It’s probably best we get this out of the way early – this new data from 2019-20 was collected before the Covid-19 pandemic.
This first chunk of the HESA Staff release gives us a snapshot – as of 1 December 2019 – of the last moments of the “old normal”. Like much sector data, the decision by the Office for Students to make parts of the return optional in England (specifically on non-academic staff) has degraded the release just enough to make parts of it unusable.
Here we are focused at a sector level and on staff employment details. There’s data on staff numbers by occupation – in which we learn there are just over 220 female senior academics in the UK, compared with just over 270 males (recall HESA routinely rounds numbers to the nearest five). At “professor” level just 28 per cent are female.
Atypical, part-time, hourly paid
Once again the number of staff on “academic atypical” contracts has fallen. It’s worth noting that, contrary to popular belief, these are not the part-time, hourly-paid, army of academics. Atypical contracts are generally for less than four weeks and are for short term tasks – this is demonstrated in that the 33,335 staff on atypical academic contracts have a combined FTE of 5,190.
There is also data on fixed term contracts, numbers here continue to grow (we’re up to 74,580 compared to 69,340 in 2015-16) though this is broadly in line with academic staff growth overall. However, we are seeing a steady rise in the number of academic staff on teaching-only contracts – we’re now up to 32 per cent of all academic staff, with female staff still over represented in that number.
In terms of fixed-term, hourly-paid, academic staff we get a number for that too – and that number is 18,750, with 930 on zero-hours contracts.
Representation at senior levels
It’s clear that Black staff are still under-represented in academia, particularly at high levels. The number of Black academics who are returned as professors (155, 3.28 per cent of all Black academic staff) and other senior academic levels (50, 1.06%) remains the same as last year. At this point in the cycle we don’t get the data we need to drill into the specifics – figures on Black senior academic managers and Black female professors are famously embarrassing for the sector, we wait until 18 February for that moment when the national press covers this sorry state of affairs.
There’s still a sex difference too – 13.81 per cent of male academics are professors, compared to 6.08 per cent of female academics. To be clear here, some professors may be returned as other senior academic staff (for example, heads of department or faculty) but this would not make an appreciable difference to this statistic.
What would we expect to see next year?
With any luck, this time next year we’ll be looking at data on the state of the higher education workforce on the other side of a global pandemic. There have been high-profile redundancy programmes already, there will likely be more – but the more insidious practice of not appointing replacements for staff who leave, or appointing at a lower level or on a temporary basis, will also have an impact.
A lot of what happens depends on government decisions as well as those made by providers – in particular institutional managers will be watching the decisions made by the Office for the Independent Adjudicator that could have a wider impact on student fee refunds.

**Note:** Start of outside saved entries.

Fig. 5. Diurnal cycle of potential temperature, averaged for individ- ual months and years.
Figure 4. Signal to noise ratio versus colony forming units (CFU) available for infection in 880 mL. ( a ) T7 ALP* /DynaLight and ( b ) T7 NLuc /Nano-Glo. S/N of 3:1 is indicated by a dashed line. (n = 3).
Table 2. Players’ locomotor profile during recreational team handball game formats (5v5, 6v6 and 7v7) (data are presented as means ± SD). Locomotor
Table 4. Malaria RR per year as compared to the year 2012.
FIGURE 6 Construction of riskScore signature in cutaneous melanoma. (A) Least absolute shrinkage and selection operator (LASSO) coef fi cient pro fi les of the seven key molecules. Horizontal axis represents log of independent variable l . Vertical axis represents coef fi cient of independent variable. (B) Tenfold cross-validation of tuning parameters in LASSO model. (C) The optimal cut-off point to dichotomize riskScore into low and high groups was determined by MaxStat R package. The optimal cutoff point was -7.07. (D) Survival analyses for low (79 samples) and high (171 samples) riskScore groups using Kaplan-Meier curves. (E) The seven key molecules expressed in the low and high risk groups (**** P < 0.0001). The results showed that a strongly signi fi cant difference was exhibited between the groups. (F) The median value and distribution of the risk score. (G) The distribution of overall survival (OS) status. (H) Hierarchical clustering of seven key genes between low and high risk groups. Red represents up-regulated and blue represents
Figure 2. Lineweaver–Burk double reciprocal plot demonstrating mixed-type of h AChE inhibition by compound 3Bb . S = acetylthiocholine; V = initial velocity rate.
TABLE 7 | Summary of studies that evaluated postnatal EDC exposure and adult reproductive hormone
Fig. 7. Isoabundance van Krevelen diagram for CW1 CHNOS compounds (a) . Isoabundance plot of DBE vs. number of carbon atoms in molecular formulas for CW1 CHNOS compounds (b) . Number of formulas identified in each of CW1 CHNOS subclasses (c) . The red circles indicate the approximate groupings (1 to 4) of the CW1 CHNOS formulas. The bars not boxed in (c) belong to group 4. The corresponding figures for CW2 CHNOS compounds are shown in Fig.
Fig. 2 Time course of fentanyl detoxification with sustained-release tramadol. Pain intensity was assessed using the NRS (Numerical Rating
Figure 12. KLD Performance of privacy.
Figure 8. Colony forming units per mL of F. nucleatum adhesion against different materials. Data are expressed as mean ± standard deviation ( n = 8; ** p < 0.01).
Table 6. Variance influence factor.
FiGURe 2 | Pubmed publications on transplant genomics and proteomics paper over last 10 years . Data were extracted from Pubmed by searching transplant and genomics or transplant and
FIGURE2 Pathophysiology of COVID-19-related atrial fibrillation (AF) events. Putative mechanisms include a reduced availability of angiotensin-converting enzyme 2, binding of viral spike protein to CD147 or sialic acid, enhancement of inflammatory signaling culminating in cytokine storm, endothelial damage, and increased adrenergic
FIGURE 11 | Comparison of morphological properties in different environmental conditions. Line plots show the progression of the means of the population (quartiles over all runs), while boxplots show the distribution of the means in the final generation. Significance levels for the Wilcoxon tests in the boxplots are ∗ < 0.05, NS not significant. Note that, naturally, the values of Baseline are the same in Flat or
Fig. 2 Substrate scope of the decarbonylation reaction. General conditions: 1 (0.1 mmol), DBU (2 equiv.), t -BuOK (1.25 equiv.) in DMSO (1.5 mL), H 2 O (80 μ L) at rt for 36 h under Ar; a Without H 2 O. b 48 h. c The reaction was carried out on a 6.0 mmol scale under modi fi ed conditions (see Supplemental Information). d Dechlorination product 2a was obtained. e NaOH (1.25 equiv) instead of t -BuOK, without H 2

Other decisions made about university funding, for example as part of the response to the Augar report, will have an impact on university liquidity too.
The other known unknown is the impact of Brexit. Last year saw a continuation – if also a slowing – of the trend to growth in European academic numbers. Next year is unlikely to see this continue.
Nothing unexpected, for all the efforts to ‘tick the right boxes’, people don’t/won’t ‘fit’ the narrative, and with so many now caring for children they usually let the education system look after that’s likely to skew the numbers even more perhaps.
Many female academics find becoming a parent changes their personal need to succeed in academia even with all the support put in place to enable, I’ve known several who’ve gone from mixed or only research full time to teaching part-time by their own choice to achieve their newly preferred work/life balance, some male academics too, though most plan to go back to research the Universities need for student ‘bums on seats’ means teaching contracts are often easier to come by after a career break of any kind.
Caring for aging parents also often falls to daughters, single children especially so, so there may be other issues they are dealing with outside of the Universities control and remit that few except close friends even know about, female academic support networks can and do help, something most male academics don’t have when in the same situation.
The bigger problem is the number who to make ends meet have multiple teaching contracts in different Universities, one History Lecturer I know of travels from her home in Oxford, where she has a teaching contract, to Cambridge, Reading and Winchester to teach on similar part-time contracts, this is unsustainable and mentally if not physically damaging in the long term, do the (in)human resources departments know or even care?
There is much work to do on this, but failure to acknowledge personal choices made for personal reasons is a major problem, we are all individuals, trying to force us into boxes where we don’t want to be is bad for us, students and ultimately the University sector, deal with discrimination effectively and allow people to make their own choices.